» What to do
Answer these questions from the film screening announcement below:
(a) Who directed the film?
(b) Which discussion participant is a doctoral student, and at what university?
(c) How far beneath the Antarctic ice is the subglacial lake?

Join us for a screening of "The Lake at the Bottom of the World" and a discussion to follow about the film and what it means to work in one of the more remote locations in the world.
The film is directed by Kathy Kasic, a member of the faculty at California State University.
A discussion following the film will feature Jane E. Dmochowski, senior lecturer in the Department of Earth and Environmental Science in Penn's School of Arts & Sciences; Eva Doting, a postdoctoral fellow in the Department of Earth and Environmental Science, and Louise Borthwick, a doctoral student at Temple University. All three have conducted fieldwork in the Arctic or Antarctica.
About the film:
An international team of scientists explores a subglacial lake buried 3,600 feet beneath the Antarctic ice to reveal hidden truths about our planet’s dynamic past. As they struggle against the ferocity of the ice and wind, they consider how our relationship with nature – and with one another — will impact humanity’s future and the future of all life on our rapidly changing planet.

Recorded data

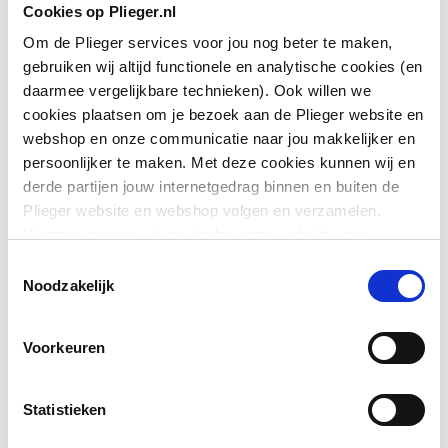
Cookies op Plieger.nl
Om de Plieger services voor jou nog beter te maken,
gebruiken wij altijd functionele en analytische cookies (en
daarmee vergelijkbare technieken). Ook willen we
cookies plaatsen om je bezoek aan de Plieger website en
webshop en onze communicatie naar jou makkelijker en
persoonlijker te maken. Met deze cookies kunnen wij en
derde partijen jouw internetgedrag binnen en buiten de
Plieger website en webshop volgen en verzamelen.
Hiermee passen wij en derden onze website, app,
advertenties en communicatie aan jouw interesses aan.
Toestemmingsselectie
We slaan je cookievoorkeur op in je browser.
Noodzakelijk
Voorkeuren
Statistieken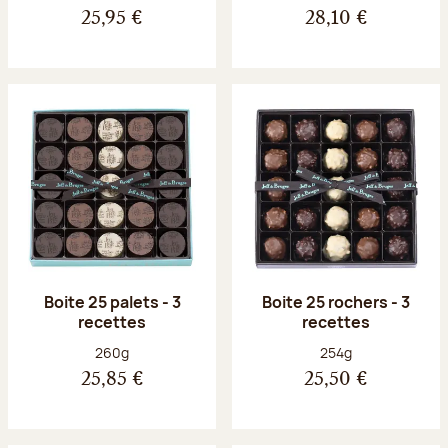
25,95 €
28,10 €
Boite 25 palets - 3
Boite 25 rochers - 3
recettes
recettes
Poids net :
Poids net :
260g
254g
25,85 €
25,50 €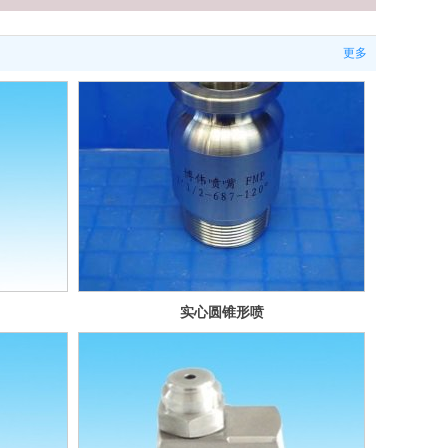
更多
实心圆锥形喷
嘴-MP系列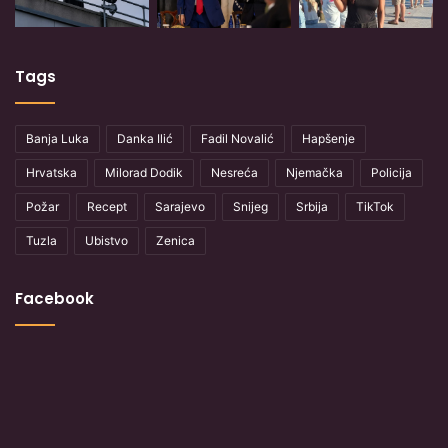
Tags
Banja Luka
Danka Ilić
Fadil Novalić
Hapšenje
Hrvatska
Milorad Dodik
Nesreća
Njemačka
Policija
Požar
Recept
Sarajevo
Snijeg
Srbija
TikTok
Tuzla
Ubistvo
Zenica
Facebook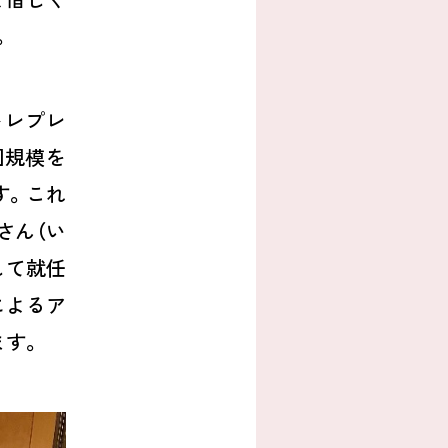
。
トレプレ
国規模を
す。これ
さん（い
して就任
によるア
ます。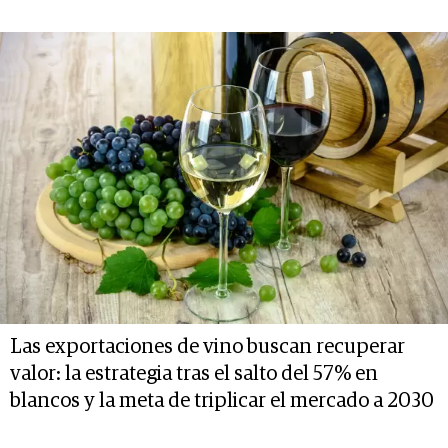
Las exportaciones de vino buscan recuperar
valor: la estrategia tras el salto del 57% en
blancos y la meta de triplicar el mercado a 2030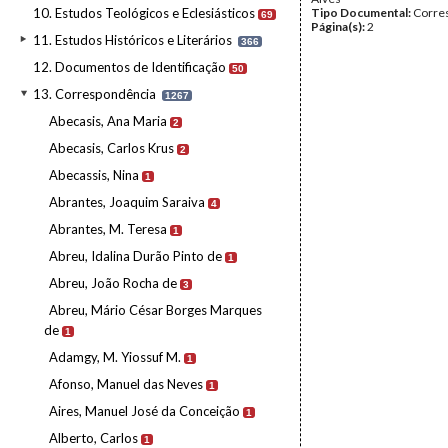
10. Estudos Teológicos e Eclesiásticos
Tipo Documental:
Corre
69
Página(s):
2
11. Estudos Históricos e Literários
366
12. Documentos de Identificação
50
13. Correspondência
1267
Abecasis, Ana Maria
2
Abecasis, Carlos Krus
2
Abecassis, Nina
1
Abrantes, Joaquim Saraiva
4
Abrantes, M. Teresa
1
Abreu, Idalina Durão Pinto de
1
Abreu, João Rocha de
3
Abreu, Mário César Borges Marques
de
1
Adamgy, M. Yiossuf M.
1
Afonso, Manuel das Neves
1
Aires, Manuel José da Conceição
1
Alberto, Carlos
1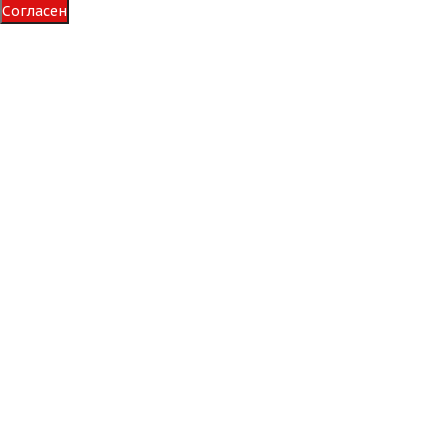
Согласен
XCMG 26,5R25 209A2 ** XR900 L-3 TL
Достаточно
202 990
₽
Подробнее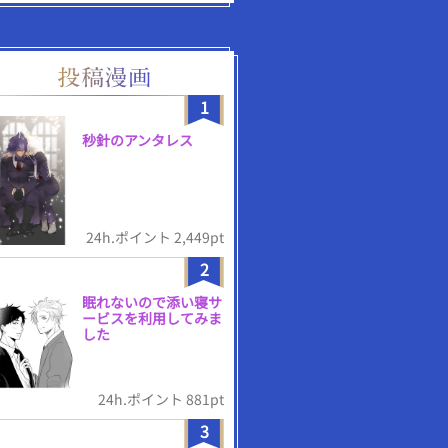
1
秒針のアンタレス
24h.ポイント 2,449pt
2
眠れないので添い寝サ
ービスを利用してみま
した
24h.ポイント 881pt
3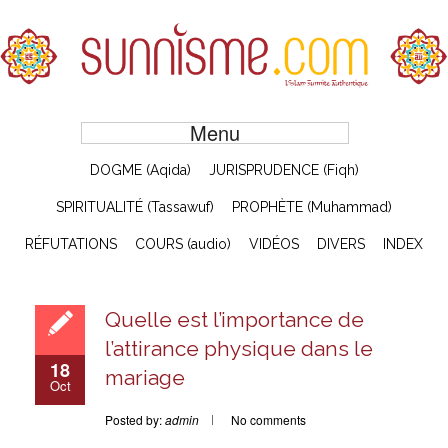
Menu
DOGME (Aqida)
JURISPRUDENCE (Fiqh)
SPIRITUALITÉ (Tassawuf)
PROPHÈTE (Muhammad)
RÉFUTATIONS
COURS (audio)
VIDÉOS
DIVERS
INDEX
Quelle est l’importance de
l’attirance physique dans le
18
mariage
Oct
Posted by:
admin
No comments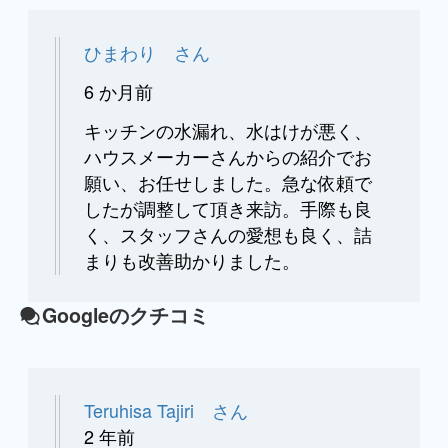
ひまわり さん
6 か月前
キッチンの水漏れ、水はけが悪く、
ハウスメーカーさんからの紹介でお
願い、お任せしました。急な依頼で
したが調整して頂き来訪。手際も良
く、スタッフさんの愛想も良く、詰
まりも改善助かりました。
Googleのクチコミ
Teruhisa Tajiri さん
2 年前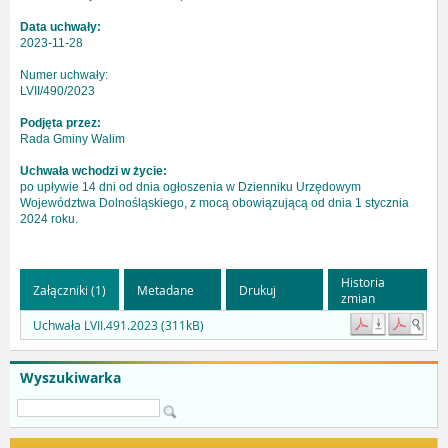
Data uchwały:
2023-11-28
Numer uchwały:
LVII/490/2023
Podjęta przez:
Rada Gminy Walim
Uchwała wchodzi w życie:
po upływie 14 dni od dnia ogłoszenia w Dzienniku Urzędowym
Województwa Dolnośląskiego, z mocą obowiązującą od dnia 1 stycznia
2024 roku.
Historia
Załączniki (1)
Metadane
Drukuj
zmian
Uchwała LVII.491.2023 (311kB)
Wyszukiwarka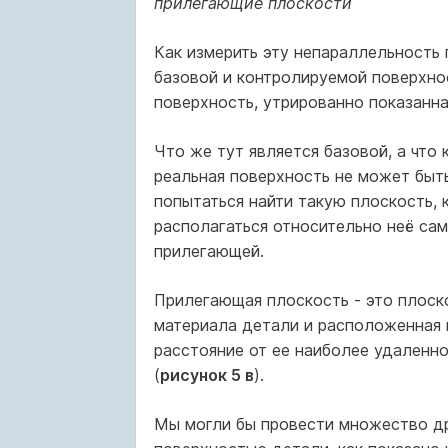
прилегающие плоскости
Как измерить эту непараллельность 
базовой и контролируемой поверхно
поверхность, утрированно показанн
Что же тут является базовой, а что
реальная поверхность не может быть
попытаться найти такую плоскость, 
располагаться относительно неё сам
прилегающей.
Прилегающая плоскость - это плоск
материала детали и расположенная 
расстояние от ее наиболее удаленн
(
рисунок 5 в
).
Мы могли бы провести множество др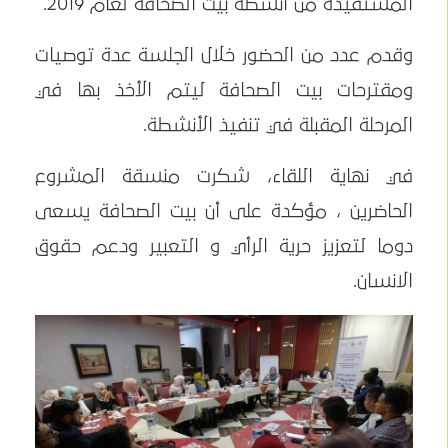
المستفيدة من أنشطة بيت الصحافة لعام 2019.
وقدم عدد من الحضور خلال الجلسة عدة توصيات
ومقترحات بيت الصحافة ليتم الأخذ بها في
المرحلة المقبلة في تنفيذ الأنشطة.
في نهاية اللقاء، شكرت منسقة المشروع
الحاضرين ، مؤكدة على أن بيت الصحافة يسعى
دوما لتعزيز حرية الرأي و التعبير ودعم حقوق
الانسان.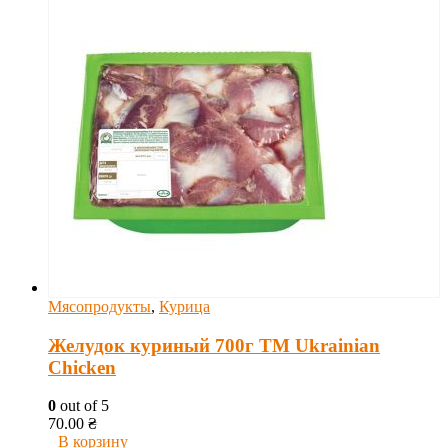
Мясопродукты
,
Курица
Желудок куриный 700г ТМ Ukrainian
Chicken
0
out of 5
70.00
₴
В корзину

» Result
(a) Kathy Kasic, a member of the faculty at California State University.
(b) Louise Borthwick, at Temple University.
(c) 3,600 feet.